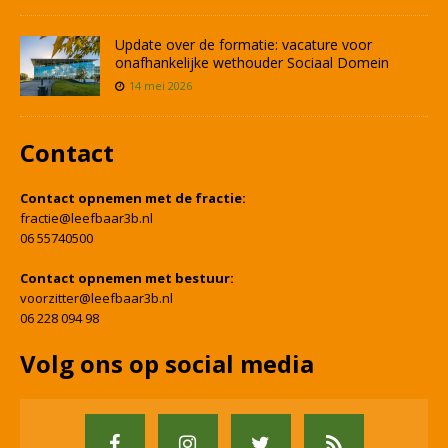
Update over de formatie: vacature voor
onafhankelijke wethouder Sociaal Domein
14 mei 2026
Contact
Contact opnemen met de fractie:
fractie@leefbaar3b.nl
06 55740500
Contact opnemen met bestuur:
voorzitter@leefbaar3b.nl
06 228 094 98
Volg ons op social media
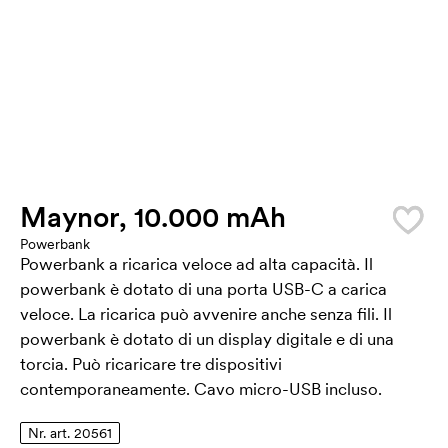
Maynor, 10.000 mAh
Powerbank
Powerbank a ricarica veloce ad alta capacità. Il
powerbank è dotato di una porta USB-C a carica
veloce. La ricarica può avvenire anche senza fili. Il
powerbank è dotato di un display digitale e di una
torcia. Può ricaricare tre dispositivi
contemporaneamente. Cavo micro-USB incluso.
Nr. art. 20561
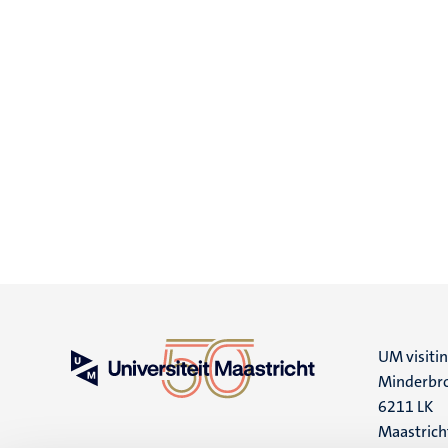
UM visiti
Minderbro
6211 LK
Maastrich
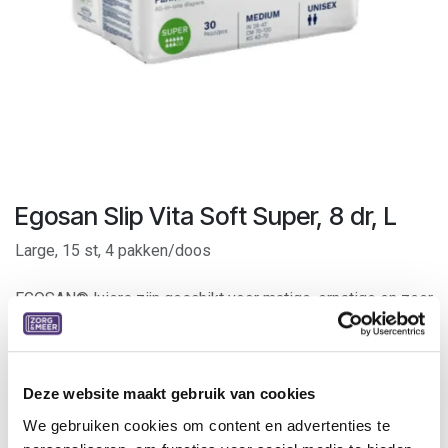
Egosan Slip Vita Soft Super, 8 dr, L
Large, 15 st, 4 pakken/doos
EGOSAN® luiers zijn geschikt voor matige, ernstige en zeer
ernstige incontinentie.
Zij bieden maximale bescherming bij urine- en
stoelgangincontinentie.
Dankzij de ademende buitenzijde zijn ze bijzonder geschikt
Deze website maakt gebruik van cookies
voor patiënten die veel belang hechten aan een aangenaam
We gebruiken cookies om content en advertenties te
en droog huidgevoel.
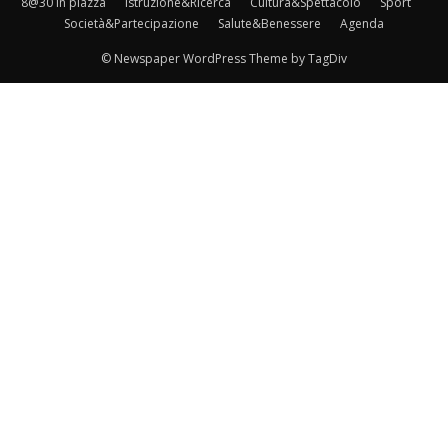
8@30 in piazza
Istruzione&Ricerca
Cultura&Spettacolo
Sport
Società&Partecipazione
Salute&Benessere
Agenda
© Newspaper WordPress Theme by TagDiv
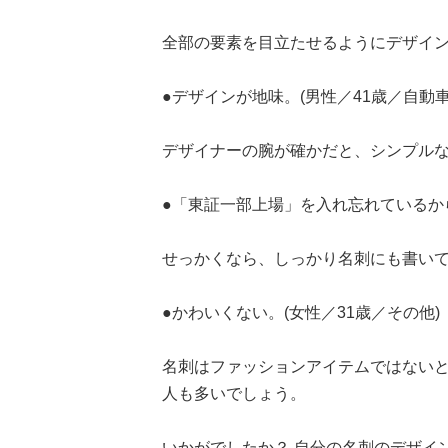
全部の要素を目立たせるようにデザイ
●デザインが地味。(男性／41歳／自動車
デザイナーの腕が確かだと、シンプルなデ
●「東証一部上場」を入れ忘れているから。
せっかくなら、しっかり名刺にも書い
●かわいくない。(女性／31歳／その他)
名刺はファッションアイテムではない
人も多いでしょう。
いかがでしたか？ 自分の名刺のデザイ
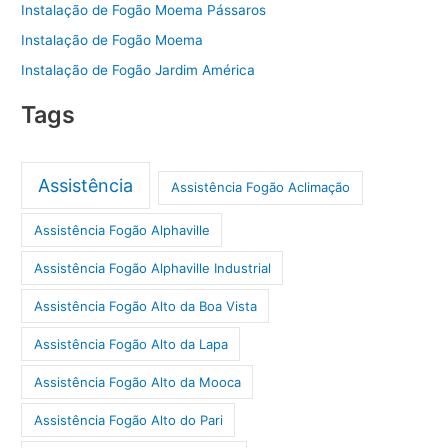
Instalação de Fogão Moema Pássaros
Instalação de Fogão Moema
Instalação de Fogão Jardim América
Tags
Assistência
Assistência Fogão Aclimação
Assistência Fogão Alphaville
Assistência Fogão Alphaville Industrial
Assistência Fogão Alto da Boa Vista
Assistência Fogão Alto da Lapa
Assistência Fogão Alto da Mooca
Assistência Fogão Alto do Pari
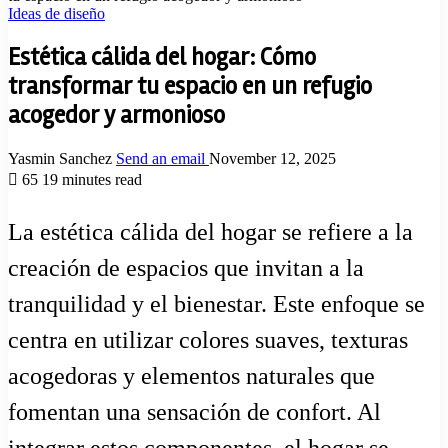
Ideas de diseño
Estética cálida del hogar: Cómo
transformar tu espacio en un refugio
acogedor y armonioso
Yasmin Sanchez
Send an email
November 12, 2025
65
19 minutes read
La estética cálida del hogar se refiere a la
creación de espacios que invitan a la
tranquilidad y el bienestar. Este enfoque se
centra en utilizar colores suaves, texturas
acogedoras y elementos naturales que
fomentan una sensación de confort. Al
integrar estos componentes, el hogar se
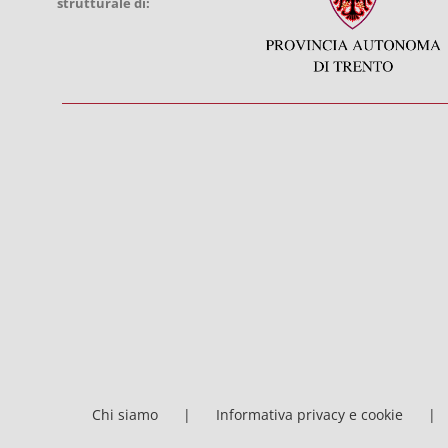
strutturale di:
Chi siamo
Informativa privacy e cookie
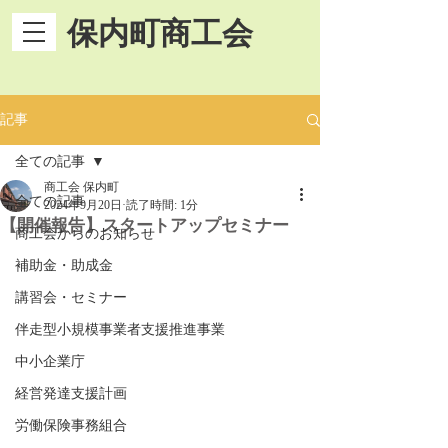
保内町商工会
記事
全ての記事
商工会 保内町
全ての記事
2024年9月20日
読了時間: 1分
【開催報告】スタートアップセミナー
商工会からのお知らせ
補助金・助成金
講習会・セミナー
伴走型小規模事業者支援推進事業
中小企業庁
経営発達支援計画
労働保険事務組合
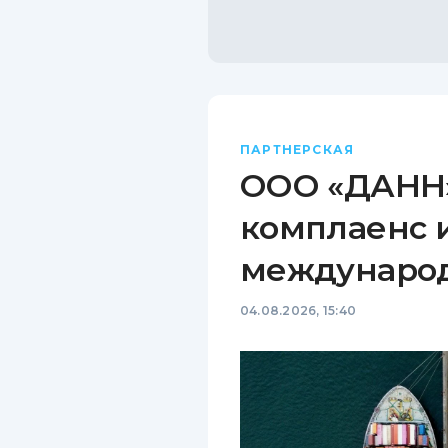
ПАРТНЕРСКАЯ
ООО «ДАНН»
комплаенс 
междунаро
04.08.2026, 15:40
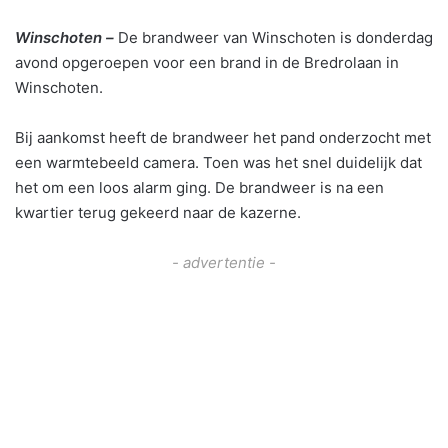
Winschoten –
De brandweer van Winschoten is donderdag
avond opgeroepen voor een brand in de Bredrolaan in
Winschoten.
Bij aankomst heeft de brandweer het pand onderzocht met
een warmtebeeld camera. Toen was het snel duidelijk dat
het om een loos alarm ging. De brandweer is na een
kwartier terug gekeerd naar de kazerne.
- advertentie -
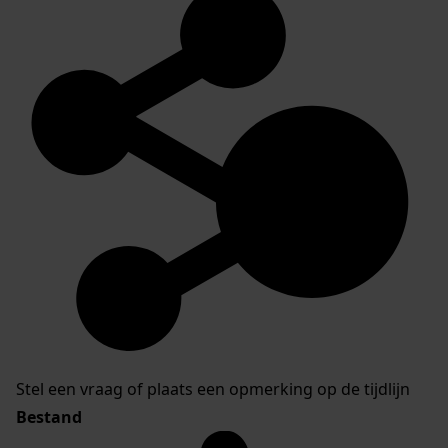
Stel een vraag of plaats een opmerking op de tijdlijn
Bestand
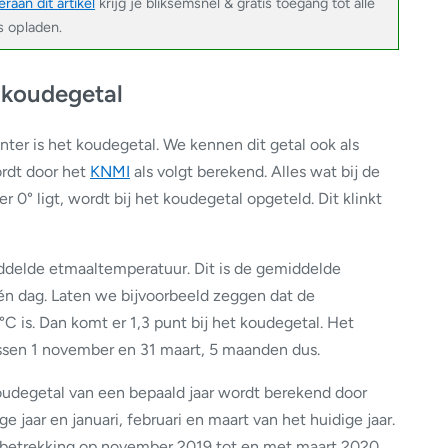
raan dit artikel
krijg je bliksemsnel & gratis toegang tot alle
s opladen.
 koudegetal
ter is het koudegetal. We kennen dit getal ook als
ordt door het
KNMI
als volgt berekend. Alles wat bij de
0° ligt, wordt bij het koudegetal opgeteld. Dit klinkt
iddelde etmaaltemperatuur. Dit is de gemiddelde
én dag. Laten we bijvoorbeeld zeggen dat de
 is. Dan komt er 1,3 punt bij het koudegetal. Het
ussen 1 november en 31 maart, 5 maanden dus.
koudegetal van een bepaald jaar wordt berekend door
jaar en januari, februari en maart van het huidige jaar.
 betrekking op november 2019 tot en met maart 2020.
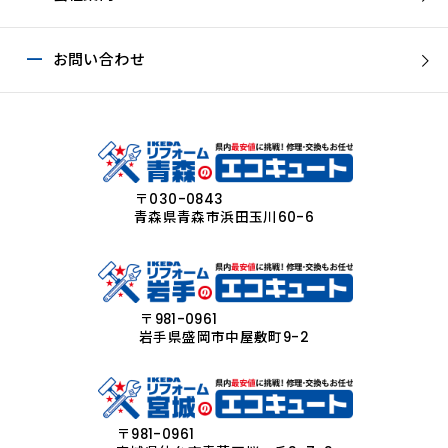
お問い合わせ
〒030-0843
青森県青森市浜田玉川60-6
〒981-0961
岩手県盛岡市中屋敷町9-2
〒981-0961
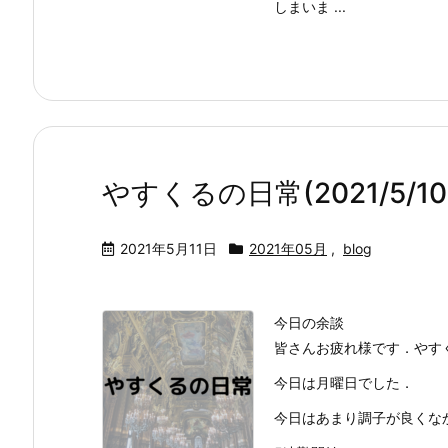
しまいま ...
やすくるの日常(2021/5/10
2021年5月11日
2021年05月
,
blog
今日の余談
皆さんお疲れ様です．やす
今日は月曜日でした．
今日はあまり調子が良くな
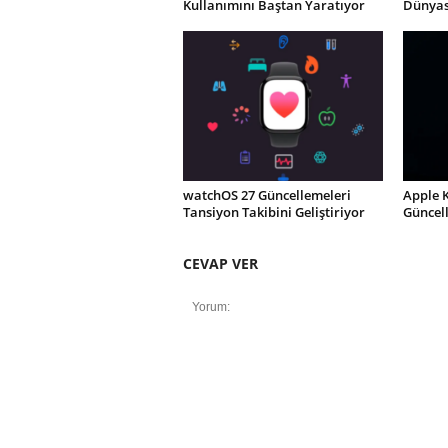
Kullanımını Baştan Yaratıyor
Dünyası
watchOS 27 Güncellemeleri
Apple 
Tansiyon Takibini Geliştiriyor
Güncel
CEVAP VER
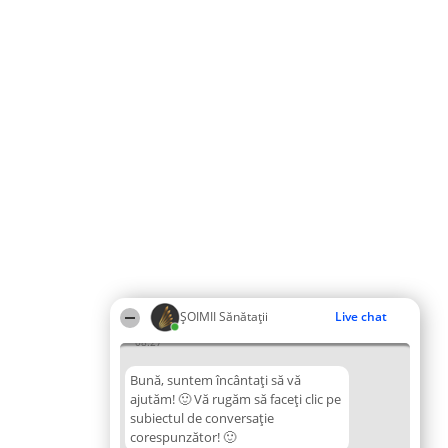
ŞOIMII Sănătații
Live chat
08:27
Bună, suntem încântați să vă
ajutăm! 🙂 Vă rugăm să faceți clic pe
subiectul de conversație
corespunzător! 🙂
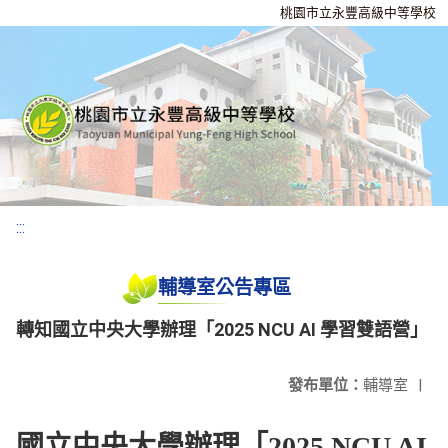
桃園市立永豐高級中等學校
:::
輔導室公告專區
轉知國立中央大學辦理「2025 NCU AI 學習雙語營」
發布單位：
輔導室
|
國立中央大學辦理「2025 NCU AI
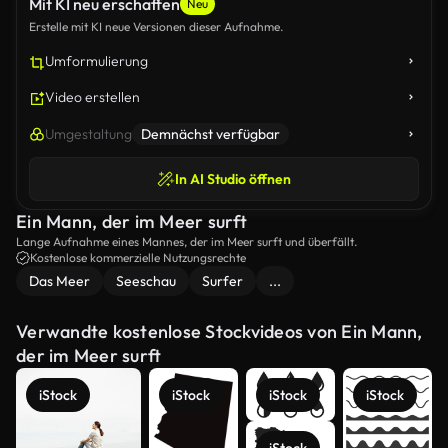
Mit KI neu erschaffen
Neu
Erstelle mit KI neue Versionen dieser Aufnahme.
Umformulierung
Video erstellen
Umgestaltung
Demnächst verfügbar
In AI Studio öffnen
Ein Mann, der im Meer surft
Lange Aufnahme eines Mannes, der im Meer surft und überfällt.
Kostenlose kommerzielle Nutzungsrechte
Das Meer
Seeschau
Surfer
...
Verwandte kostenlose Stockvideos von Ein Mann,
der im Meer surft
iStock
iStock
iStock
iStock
────────────────────
▶ Exercise brief
Lines of the data that include the string "Contact" are to be counted; report the total by itself.

▶ Response
3